Theory of coupled neuronal-synaptic dynamics
David G. Clark, L. F. Abbott
TL;DR
This work addresses how joint neuronal and synaptic dynamics shape computation in recurrent networks. It develops a plastic random-network model with Hebbian and anti-Hebbian updates and analyzes it with dynamical mean-field theory to map a rich phase diagram, including chaotic and fixed-point regimes. A key finding is the emergence of a two-band, synapse-dominated spectrum that slows or destabilizes activity, and the discovery of freezable chaos, where halting plasticity can store and retrieve a neuronal state as memory. The results connect synaptic dynamics to working-memory mechanisms and offer a quantitative framework for testing how plasticity influences computation in neural circuits and related artificial systems.
Abstract
In neural circuits, synaptic strengths influence neuronal activity by shaping network dynamics, and neuronal activity influences synaptic strengths through activity-dependent plasticity. Motivated by this fact, we study a recurrent-network model in which neuronal units and synaptic couplings are interacting dynamic variables, with couplings subject to Hebbian modification with decay around quenched random strengths. Rather than assigning a specific role to the plasticity, we use dynamical mean-field theory and other techniques to systematically characterize the neuronal-synaptic dynamics, revealing a rich phase diagram.
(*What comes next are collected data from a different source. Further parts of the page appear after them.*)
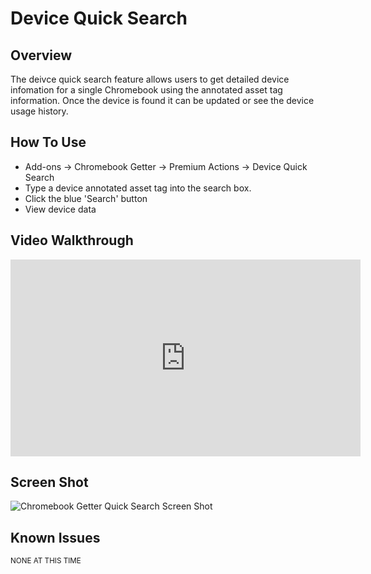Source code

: # Device Quick Search

## Overview

The deivce quick search feature allows users to get detailed device infomation for a single Chromebook using the annotated asset tag information. Once the device is found it can be updated or see the device usage history.

## How To Use

* Add-ons -> Chromebook Getter -> Premium Actions -> Device Quick Search
* Type a device annotated asset tag into the search box.
* Click the blue 'Search' button
* View device data

## Video Walkthrough

<iframe width="560" height="315" src="https://www.youtube.com/embed/BLFcdIhE3yg" frameborder="0" allow="accelerometer; autoplay; encrypted-media; gyroscope; picture-in-picture" allowfullscreen></iframe>

## Screen Shot

![Chromebook Getter Quick Search Screen Shot](~@static/quick_search.png)

## Known Issues

<sup>NONE AT THIS TIME</sup>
Adding Hebbian plasticity slows activity in chaotic networks and can induce chaos in otherwise quiescent networks. Anti-Hebbian plasticity quickens activity and produces an oscillatory component. Analysis of the Jacobian shows that Hebbian and anti-Hebbian plasticity push locally unstable modes toward the real and imaginary axes, explaining these behaviors. Both random-matrix and Lyapunov analysis show that strong Hebbian plasticity segregates network timescales into two bands with a slow, synapse-dominated band driving the dynamics, suggesting a flipped view of the network as synapses connected by neurons. For increasing strength, Hebbian plasticity initially raises the complexity of the dynamics, measured by the maximum Lyapunov exponent and attractor dimension, but then decreases these metrics, likely due to the proliferation of stable fixed points. We compute the marginally stable spectra of such fixed points as well as their number, showing exponential growth with network size. In chaotic states with strong Hebbian plasticity, a stable fixed point of neuronal dynamics is destabilized by synaptic dynamics, allowing any neuronal state to be stored as a stable fixed point by halting the plasticity. This phase of freezable chaos offers a new mechanism for working memory.